Motivated, angry, and resentful, I passed the time alone. Exploring the depths of myself. Going through my life with a fine-toothed comb. Attachment, security, compassion: all amiss amidst guilt, shame, and illness. What is the point at which the mirror reflects only me? In an ironic twist, when I spend time with others. My reactivity, my self-righteousness, my manipulation, my fear of loss. Finding control in the chaos. Unsatisfaction carried on, but actions aligned with an unforeseen faith in something greater.
“I’ll never make you do something that I know you cannot do.”
– Origins unknown, but the message holds true.
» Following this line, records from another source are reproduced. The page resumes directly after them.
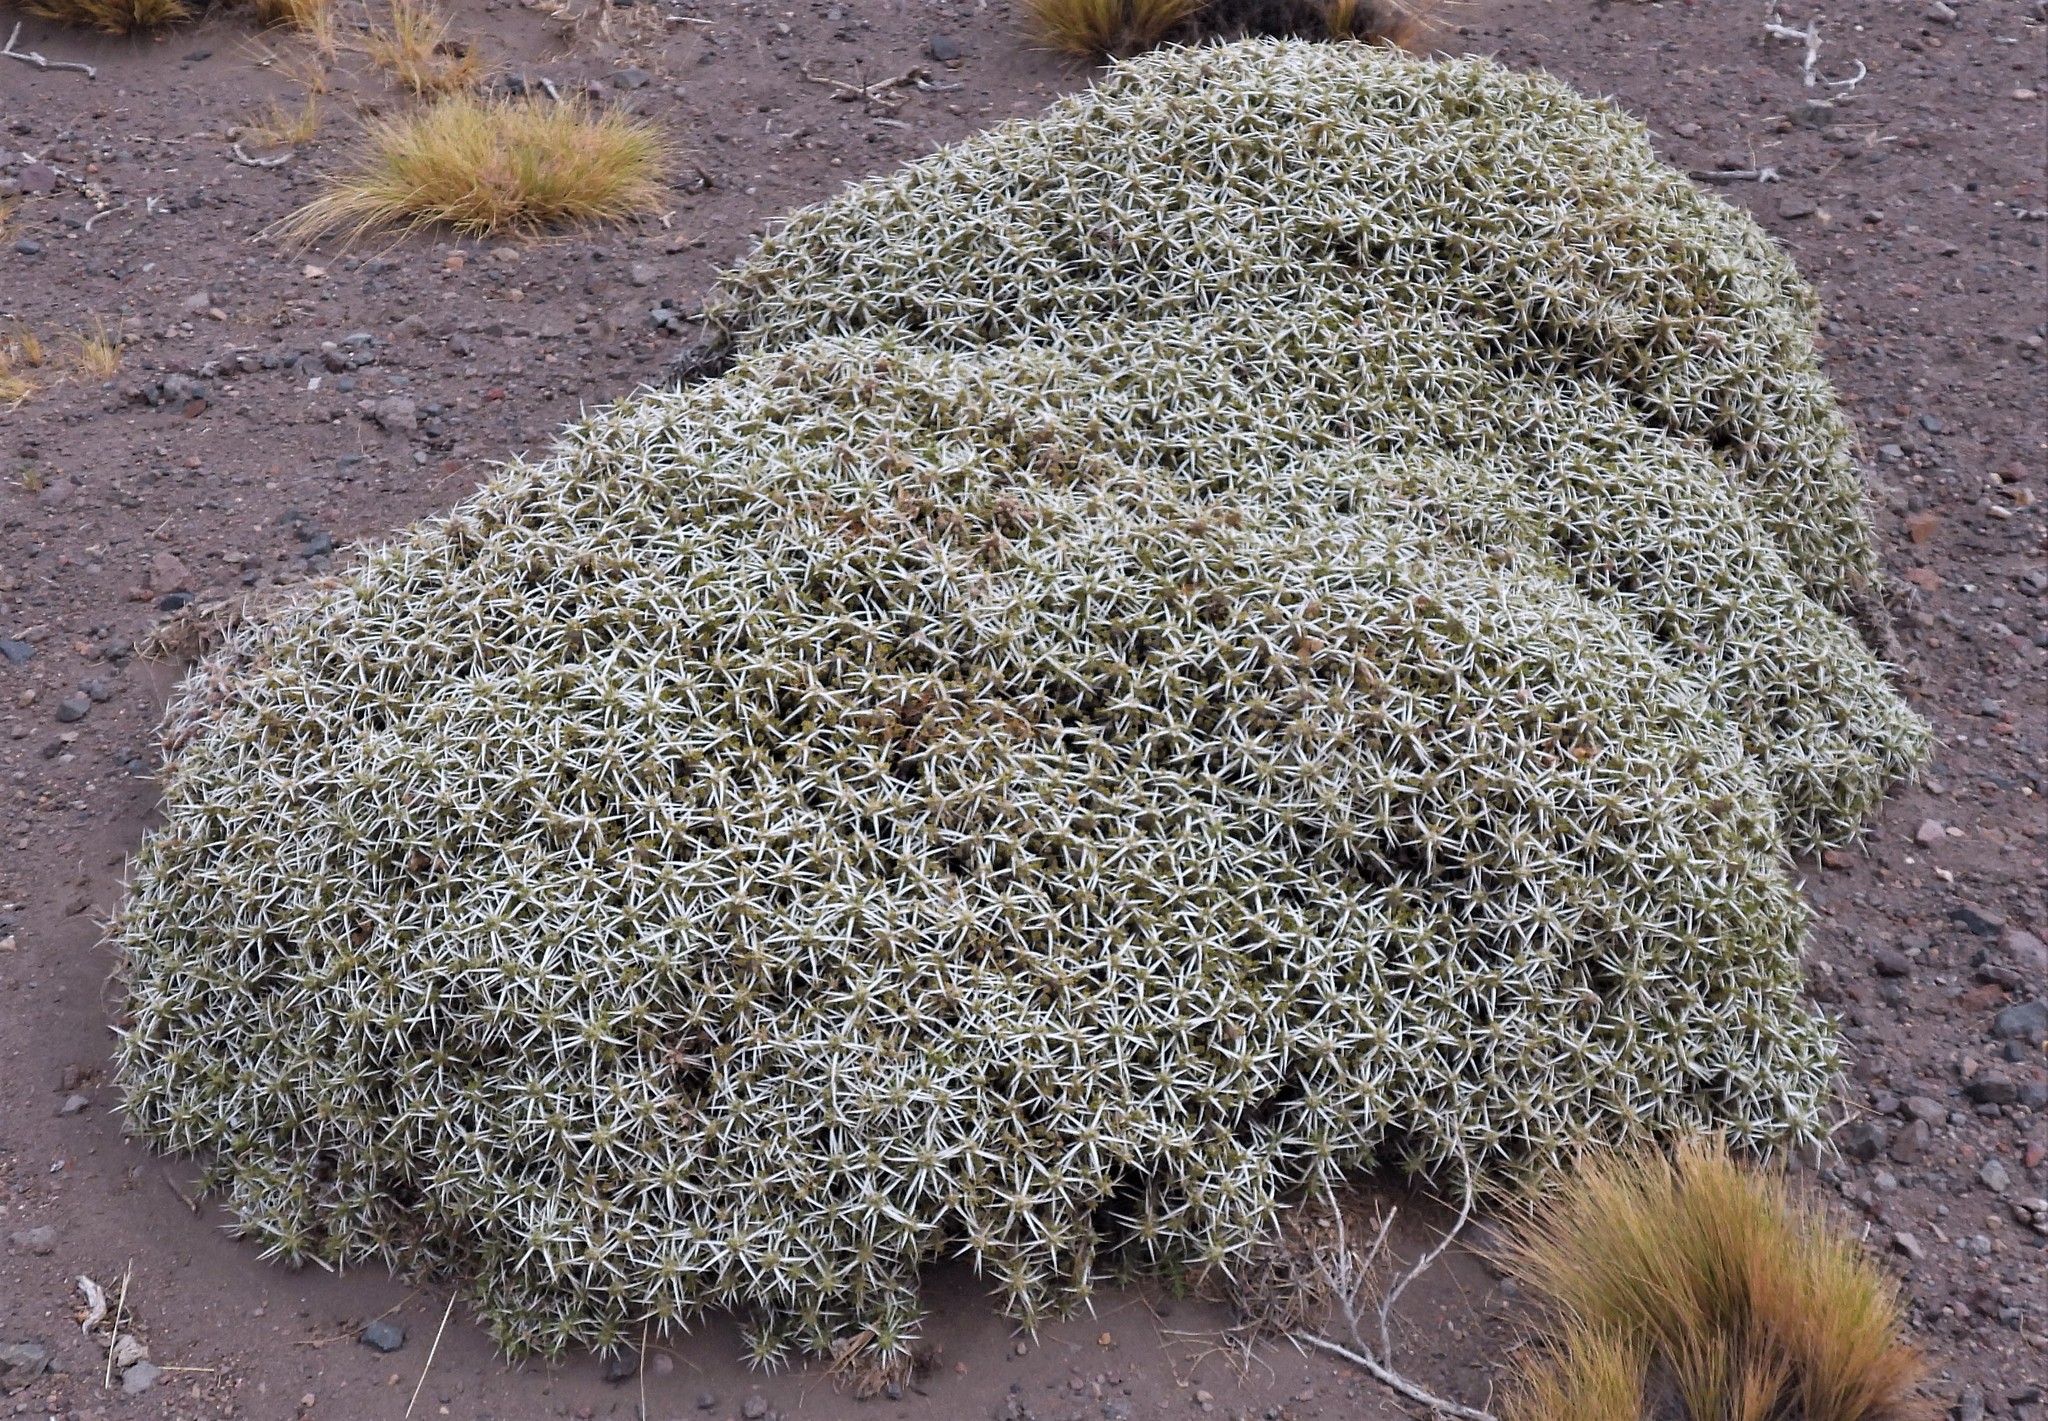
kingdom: Plantae
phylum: Tracheophyta
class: Magnoliopsida
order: Caryophyllales
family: Cactaceae
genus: Maihuenia
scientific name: Maihuenia patagonica
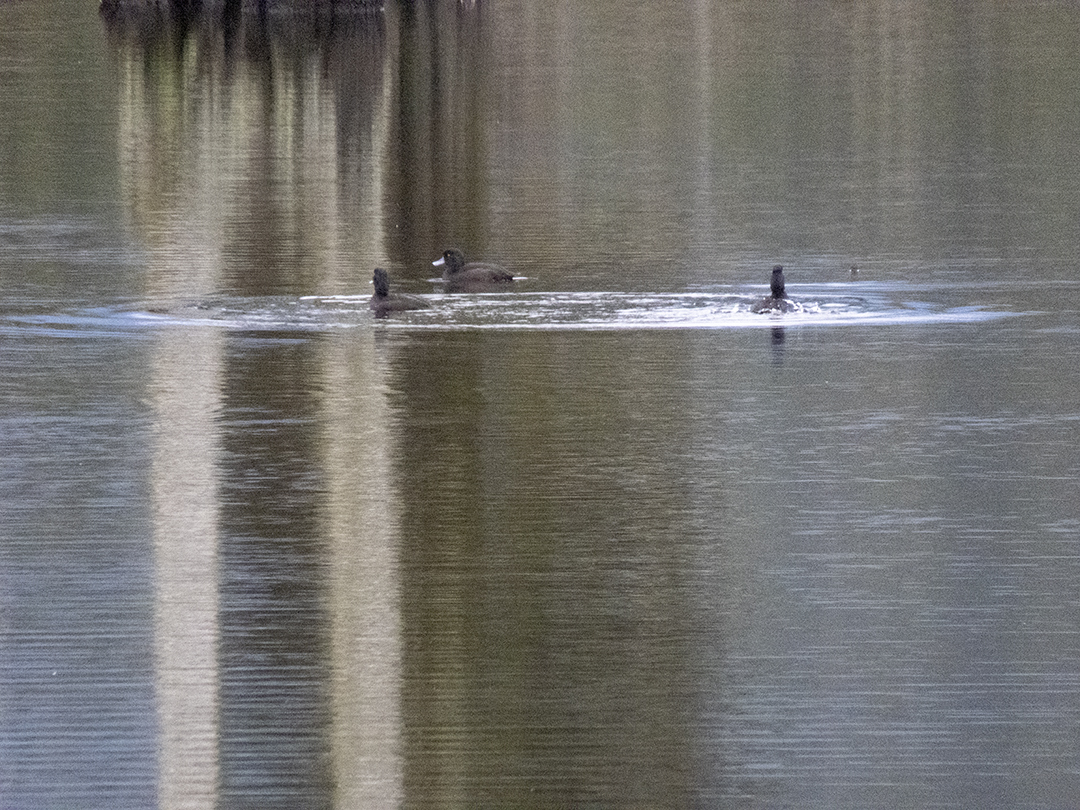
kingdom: Animalia
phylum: Chordata
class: Aves
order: Anseriformes
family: Anatidae
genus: Aythya
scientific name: Aythya novaeseelandiae
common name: New zealand scaup
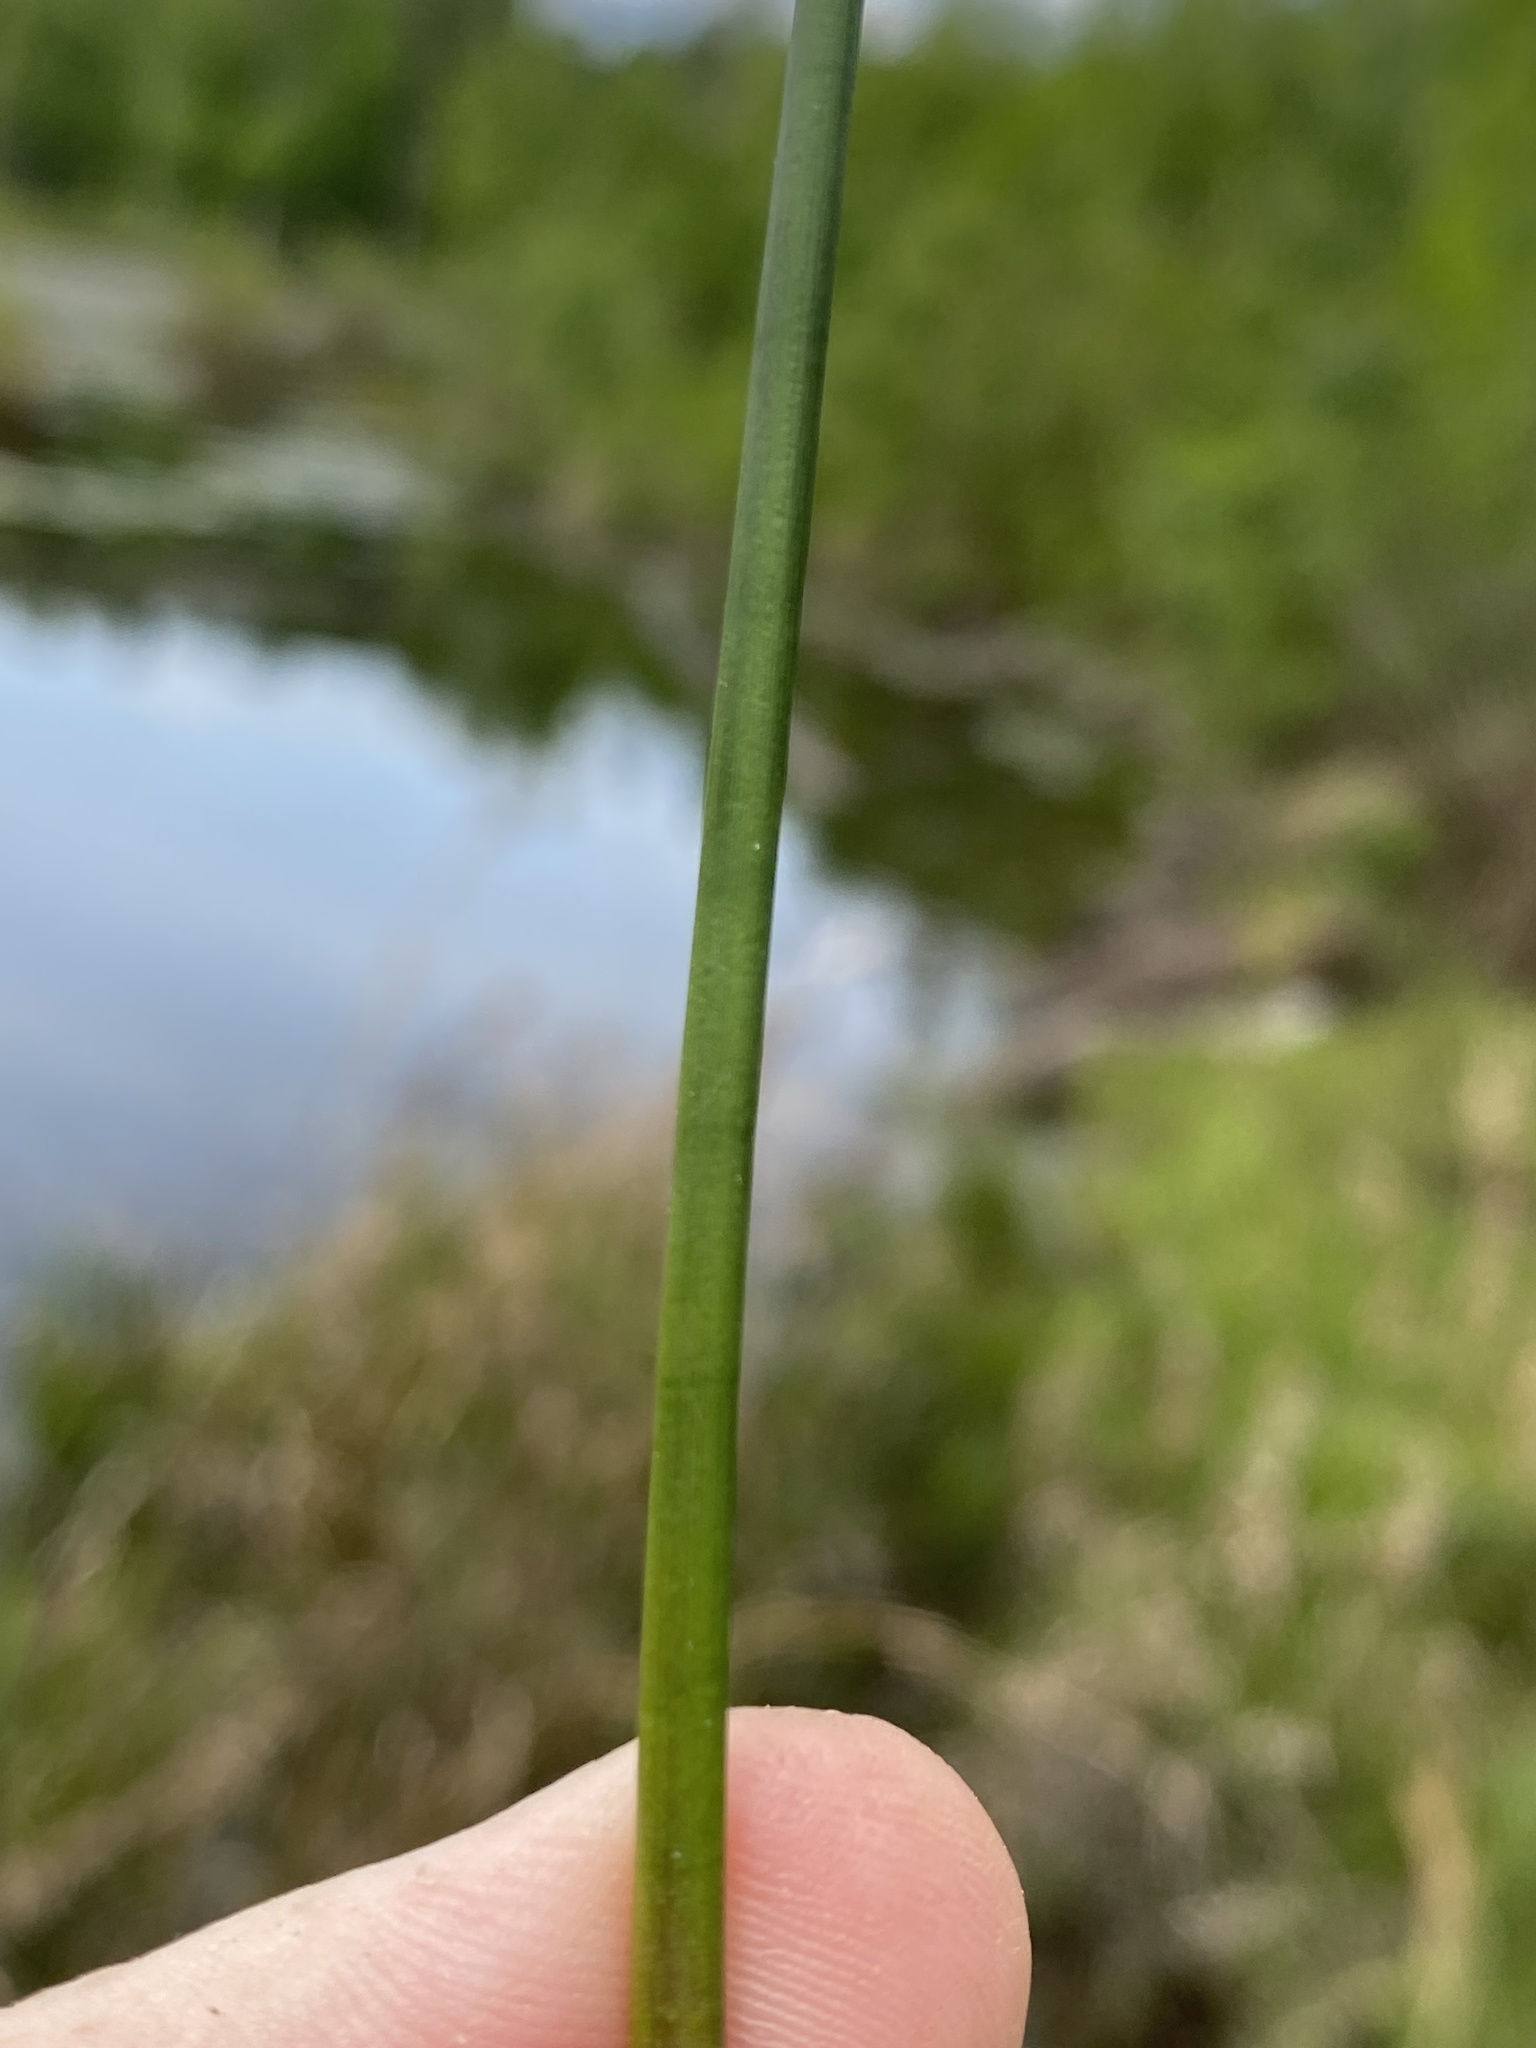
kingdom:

Although comfort is pushed and contorted,
there’s yet to be a discovery of
what I cannot do.
Kailani Norwell has a big mouth, a big heart, a big brain (metaphorically speaking), a big fucking ego, and an even bigger take on everything and anything. She has an unquenchable thirst for knowledge–to learn all that she can–and for personal development. While she dreams larger than life and encourages others to follow what puts sparks in their eyes, she typically plays incredibly small. She has indebted herself for America’s most expensive therapist–a bachelor’s and master’s degree in clinical psychology. Writing is her passion. It’s what ignites her soul. It is her most sincere form of expression. She doesn’t think she’s to write the next great American novel, but she’s to write something.